WORK ITEM
Only those lines in the data below from the line containing "Figure 5. Flow" through the line containing "Figure 11. X-ray", both included, should be restated word for word.
SOURCE MATERIAL Start Marker
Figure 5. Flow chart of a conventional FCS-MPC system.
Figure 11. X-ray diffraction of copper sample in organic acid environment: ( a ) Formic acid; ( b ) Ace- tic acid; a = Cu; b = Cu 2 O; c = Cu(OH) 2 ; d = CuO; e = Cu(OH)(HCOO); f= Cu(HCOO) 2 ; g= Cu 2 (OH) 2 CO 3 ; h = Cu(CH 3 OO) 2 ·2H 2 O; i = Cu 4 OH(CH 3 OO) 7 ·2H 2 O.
SOURCE MATERIAL End Marker
SOURCE MATERIAL Start Marker
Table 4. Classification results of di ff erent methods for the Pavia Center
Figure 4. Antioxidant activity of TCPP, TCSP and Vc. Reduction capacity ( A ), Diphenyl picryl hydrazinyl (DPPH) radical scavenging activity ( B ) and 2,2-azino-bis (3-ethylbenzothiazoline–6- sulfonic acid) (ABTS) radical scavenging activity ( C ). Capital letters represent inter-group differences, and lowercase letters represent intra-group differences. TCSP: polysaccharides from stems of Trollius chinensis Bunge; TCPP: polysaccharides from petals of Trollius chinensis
SOURCE MATERIAL End Marker
SOURCE MATERIAL Start Marker
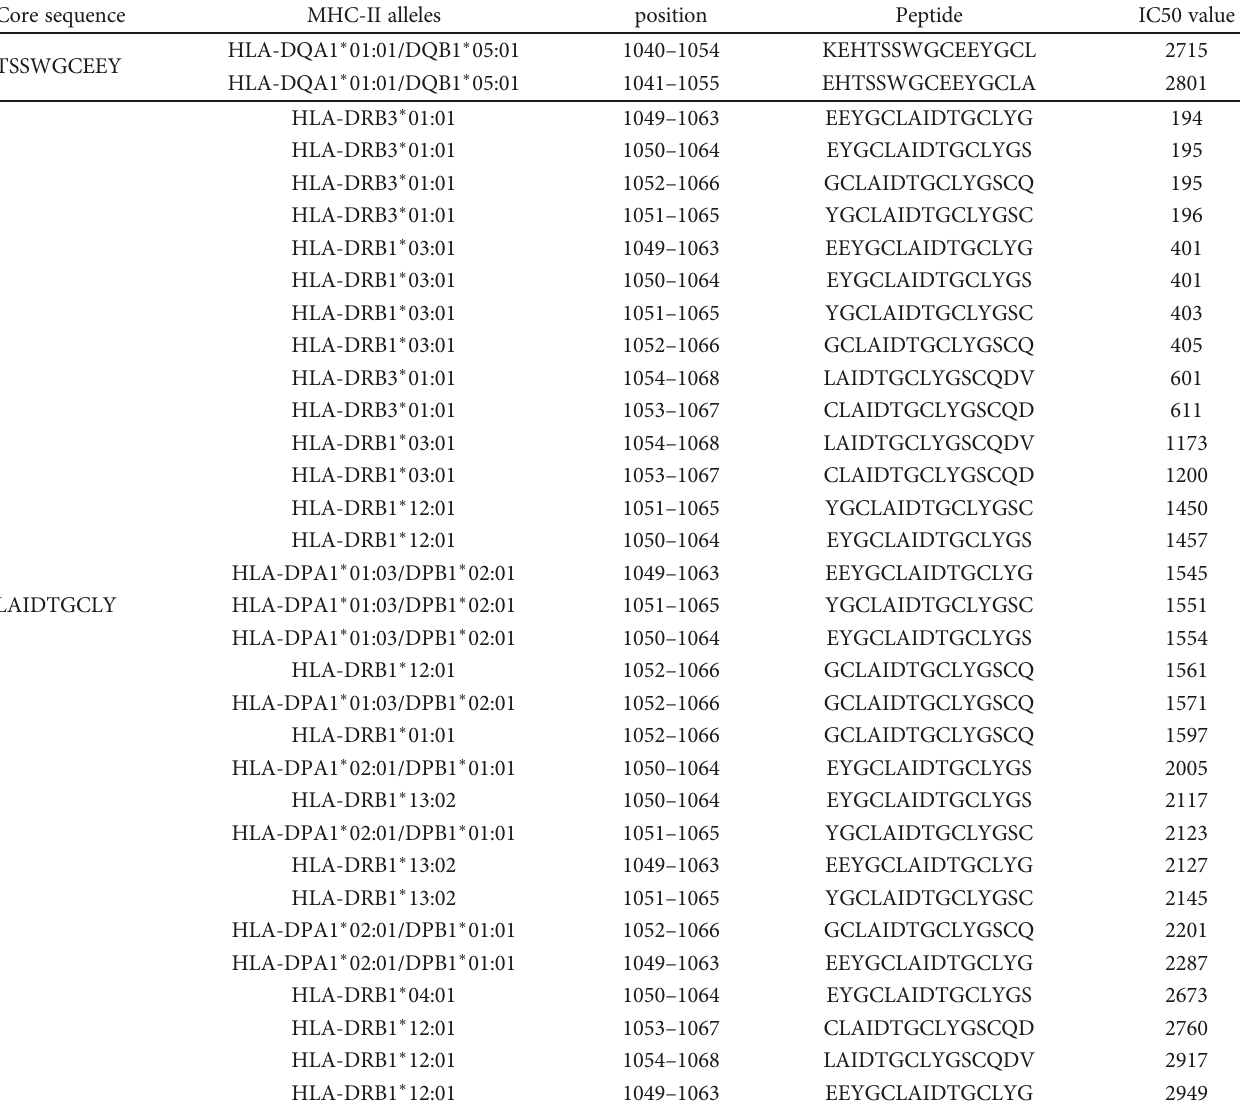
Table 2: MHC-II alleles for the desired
SOURCE MATERIAL End Marker
ANSWER TO THE PROBLEM
Figure 5. Flow chart of a conventional FCS-MPC system.
Figure 11. X-ray diffraction of copper sample in organic acid environment: ( a ) Formic acid; ( b ) Ace- tic acid; a = Cu; b = Cu 2 O; c = Cu(OH) 2 ; d = CuO; e = Cu(OH)(HCOO); f= Cu(HCOO) 2 ; g= Cu 2 (OH) 2 CO 3 ; h = Cu(CH 3 OO) 2 ·2H 2 O; i = Cu 4 OH(CH 3 OO) 7 ·2H 2 O.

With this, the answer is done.